■ **Request**
Copy the lines of the entries below without any change, beginning with the first line and ending with the line holding "state / province: Oregon", inclusive.

Saved entries:
_ _ _ _ _ _ _

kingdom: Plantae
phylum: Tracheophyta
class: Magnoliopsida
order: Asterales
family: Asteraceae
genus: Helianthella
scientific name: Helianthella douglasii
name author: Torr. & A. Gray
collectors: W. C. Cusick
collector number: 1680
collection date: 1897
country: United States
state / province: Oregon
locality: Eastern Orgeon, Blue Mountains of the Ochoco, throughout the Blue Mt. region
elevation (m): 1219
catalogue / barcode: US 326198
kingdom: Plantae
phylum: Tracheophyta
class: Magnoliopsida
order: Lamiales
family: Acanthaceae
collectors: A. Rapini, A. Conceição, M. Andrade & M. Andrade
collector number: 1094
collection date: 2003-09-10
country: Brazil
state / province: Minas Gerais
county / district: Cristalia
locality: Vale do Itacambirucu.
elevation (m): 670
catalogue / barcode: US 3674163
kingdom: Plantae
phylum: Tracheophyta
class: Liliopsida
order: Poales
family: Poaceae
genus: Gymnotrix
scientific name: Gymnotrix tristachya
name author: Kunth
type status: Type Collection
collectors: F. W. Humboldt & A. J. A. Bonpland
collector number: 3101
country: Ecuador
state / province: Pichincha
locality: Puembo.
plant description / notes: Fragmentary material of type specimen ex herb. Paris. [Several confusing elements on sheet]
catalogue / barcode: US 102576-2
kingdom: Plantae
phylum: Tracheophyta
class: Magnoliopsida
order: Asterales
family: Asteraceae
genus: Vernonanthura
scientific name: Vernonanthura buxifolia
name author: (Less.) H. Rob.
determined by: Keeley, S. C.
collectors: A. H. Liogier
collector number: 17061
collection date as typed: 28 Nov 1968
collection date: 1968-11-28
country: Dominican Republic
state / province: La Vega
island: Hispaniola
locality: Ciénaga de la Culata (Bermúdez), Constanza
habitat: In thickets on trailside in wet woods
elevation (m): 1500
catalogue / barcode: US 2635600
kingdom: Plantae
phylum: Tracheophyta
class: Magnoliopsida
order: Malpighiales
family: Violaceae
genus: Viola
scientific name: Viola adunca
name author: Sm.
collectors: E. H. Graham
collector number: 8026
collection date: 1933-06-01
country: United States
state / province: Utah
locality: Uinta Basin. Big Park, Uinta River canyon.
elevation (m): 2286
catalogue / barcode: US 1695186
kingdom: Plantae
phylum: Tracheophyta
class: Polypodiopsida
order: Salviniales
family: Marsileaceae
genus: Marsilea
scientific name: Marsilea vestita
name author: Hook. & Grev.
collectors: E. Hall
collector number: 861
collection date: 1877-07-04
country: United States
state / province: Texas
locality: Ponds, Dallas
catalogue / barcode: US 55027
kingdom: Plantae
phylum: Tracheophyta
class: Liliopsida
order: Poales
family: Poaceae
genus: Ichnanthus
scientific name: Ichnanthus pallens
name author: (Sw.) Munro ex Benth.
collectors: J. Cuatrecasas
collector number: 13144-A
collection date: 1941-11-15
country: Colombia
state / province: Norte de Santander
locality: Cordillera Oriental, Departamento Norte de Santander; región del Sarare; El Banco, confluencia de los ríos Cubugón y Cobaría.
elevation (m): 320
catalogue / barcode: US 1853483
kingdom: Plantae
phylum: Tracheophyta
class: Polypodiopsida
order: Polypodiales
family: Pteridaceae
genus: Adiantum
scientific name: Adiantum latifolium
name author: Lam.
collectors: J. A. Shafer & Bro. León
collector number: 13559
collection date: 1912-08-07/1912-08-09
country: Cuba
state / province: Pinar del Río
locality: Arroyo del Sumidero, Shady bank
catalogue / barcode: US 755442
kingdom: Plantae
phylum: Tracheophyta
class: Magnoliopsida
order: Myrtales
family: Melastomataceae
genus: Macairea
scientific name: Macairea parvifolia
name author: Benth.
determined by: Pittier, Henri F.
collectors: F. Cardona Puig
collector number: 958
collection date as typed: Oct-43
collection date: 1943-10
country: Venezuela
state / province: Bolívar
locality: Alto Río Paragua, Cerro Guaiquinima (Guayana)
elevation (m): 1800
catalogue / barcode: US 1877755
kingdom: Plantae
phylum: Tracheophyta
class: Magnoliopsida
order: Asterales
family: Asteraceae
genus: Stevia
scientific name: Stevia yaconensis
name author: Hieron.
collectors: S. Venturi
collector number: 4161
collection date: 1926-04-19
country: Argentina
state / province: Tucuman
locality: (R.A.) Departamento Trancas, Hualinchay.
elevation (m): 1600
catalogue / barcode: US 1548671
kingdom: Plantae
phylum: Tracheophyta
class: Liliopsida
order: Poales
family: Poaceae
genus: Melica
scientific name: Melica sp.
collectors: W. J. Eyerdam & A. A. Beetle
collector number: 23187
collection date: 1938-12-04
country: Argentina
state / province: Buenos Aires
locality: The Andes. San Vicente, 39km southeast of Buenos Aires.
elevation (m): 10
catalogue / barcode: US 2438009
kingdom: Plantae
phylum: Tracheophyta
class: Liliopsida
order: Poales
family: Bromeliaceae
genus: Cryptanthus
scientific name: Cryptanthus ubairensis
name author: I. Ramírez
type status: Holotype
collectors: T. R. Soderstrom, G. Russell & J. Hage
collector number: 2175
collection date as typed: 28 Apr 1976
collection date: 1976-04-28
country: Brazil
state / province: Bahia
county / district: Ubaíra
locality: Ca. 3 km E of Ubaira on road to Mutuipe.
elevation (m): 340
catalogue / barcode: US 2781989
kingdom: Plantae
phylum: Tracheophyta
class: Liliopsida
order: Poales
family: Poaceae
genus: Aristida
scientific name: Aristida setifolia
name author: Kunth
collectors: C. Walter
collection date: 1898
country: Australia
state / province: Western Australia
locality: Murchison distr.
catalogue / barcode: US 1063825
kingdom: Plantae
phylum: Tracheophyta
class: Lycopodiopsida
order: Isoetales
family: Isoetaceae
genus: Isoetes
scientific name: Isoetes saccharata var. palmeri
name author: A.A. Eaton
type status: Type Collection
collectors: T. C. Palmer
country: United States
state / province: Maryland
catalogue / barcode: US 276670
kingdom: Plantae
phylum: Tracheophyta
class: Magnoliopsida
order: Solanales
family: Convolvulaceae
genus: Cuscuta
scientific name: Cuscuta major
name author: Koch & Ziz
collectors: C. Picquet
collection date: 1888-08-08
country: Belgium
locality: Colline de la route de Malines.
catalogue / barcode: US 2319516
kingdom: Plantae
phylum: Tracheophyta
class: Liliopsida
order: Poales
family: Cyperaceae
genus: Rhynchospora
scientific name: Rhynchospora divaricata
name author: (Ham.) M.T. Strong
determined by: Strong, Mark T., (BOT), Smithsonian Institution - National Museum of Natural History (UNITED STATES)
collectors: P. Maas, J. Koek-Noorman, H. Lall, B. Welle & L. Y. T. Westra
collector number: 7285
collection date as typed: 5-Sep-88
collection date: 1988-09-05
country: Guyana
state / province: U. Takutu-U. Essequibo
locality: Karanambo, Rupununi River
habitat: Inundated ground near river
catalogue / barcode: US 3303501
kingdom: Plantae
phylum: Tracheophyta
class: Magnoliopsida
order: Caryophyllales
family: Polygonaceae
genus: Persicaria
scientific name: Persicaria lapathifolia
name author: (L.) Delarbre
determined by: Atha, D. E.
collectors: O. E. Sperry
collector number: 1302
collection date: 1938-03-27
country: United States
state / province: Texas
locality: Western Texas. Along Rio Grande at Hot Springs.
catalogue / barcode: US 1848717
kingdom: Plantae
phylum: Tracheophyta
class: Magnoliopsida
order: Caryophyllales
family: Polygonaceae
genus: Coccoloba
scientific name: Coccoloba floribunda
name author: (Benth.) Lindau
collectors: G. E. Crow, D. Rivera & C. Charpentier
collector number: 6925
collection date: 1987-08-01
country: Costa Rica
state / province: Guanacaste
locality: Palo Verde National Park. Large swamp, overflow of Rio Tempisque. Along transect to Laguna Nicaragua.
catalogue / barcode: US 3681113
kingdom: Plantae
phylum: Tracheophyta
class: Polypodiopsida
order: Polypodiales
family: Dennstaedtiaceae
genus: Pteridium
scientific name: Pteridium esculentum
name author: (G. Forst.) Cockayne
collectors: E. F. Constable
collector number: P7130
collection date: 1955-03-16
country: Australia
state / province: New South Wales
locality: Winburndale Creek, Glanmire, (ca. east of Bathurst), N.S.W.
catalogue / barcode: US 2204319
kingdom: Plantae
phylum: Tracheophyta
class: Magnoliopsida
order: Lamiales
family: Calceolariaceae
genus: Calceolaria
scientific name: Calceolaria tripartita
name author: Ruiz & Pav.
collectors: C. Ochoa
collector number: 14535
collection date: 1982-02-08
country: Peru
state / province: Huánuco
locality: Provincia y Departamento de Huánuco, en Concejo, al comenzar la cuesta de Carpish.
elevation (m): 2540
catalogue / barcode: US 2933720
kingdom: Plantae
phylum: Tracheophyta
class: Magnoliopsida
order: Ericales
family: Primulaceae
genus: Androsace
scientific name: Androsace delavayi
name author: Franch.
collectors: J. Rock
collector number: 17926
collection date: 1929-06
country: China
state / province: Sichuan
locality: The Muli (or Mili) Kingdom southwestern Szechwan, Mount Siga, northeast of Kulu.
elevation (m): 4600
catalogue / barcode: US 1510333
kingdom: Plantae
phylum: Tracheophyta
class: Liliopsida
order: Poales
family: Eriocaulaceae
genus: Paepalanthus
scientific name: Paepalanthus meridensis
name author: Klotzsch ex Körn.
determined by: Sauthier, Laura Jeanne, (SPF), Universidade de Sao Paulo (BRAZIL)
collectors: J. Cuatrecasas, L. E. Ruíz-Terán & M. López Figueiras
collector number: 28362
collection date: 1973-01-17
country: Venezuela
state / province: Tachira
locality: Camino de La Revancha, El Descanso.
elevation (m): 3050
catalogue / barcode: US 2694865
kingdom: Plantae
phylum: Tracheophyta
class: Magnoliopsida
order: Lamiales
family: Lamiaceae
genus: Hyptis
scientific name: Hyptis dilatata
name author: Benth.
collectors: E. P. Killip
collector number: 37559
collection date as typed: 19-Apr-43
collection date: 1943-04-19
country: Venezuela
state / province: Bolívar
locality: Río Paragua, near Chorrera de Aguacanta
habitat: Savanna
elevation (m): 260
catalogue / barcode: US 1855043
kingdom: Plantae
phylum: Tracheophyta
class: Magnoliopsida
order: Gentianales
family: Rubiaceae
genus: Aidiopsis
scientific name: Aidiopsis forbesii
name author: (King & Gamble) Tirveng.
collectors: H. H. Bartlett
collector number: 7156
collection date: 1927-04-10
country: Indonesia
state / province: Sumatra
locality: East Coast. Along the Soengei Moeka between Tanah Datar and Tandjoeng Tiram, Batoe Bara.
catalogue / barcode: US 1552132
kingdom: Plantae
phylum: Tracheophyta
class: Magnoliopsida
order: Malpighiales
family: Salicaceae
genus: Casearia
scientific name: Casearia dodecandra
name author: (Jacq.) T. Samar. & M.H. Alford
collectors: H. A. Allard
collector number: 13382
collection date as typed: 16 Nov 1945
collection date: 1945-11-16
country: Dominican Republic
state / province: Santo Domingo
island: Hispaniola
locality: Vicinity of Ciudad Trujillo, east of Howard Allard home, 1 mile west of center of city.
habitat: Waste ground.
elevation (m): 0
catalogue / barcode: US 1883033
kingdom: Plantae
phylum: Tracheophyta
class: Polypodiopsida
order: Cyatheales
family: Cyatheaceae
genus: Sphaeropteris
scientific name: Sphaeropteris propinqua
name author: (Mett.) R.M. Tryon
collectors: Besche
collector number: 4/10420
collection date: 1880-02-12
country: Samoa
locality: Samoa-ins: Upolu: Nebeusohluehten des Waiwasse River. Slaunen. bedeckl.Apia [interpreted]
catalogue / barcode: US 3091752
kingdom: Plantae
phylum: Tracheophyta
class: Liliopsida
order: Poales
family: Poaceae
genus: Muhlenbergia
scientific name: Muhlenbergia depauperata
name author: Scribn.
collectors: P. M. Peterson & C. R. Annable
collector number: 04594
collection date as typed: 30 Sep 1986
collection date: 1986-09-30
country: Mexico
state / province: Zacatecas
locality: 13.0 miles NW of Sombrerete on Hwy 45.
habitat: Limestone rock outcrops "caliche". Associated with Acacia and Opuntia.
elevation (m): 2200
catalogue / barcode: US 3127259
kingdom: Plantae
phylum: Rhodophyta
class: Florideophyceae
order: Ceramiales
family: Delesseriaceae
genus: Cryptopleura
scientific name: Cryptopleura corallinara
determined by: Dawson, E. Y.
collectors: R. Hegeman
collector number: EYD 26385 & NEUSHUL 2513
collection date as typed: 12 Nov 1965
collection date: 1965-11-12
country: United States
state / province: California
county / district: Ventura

_ _ _ _ _ _ _

■ **Solution to the problem**
kingdom: Plantae
phylum: Tracheophyta
class: Magnoliopsida
order: Asterales
family: Asteraceae
genus: Helianthella
scientific name: Helianthella douglasii
name author: Torr. & A. Gray
collectors: W. C. Cusick
collector number: 1680
collection date: 1897
country: United States
state / province: Oregon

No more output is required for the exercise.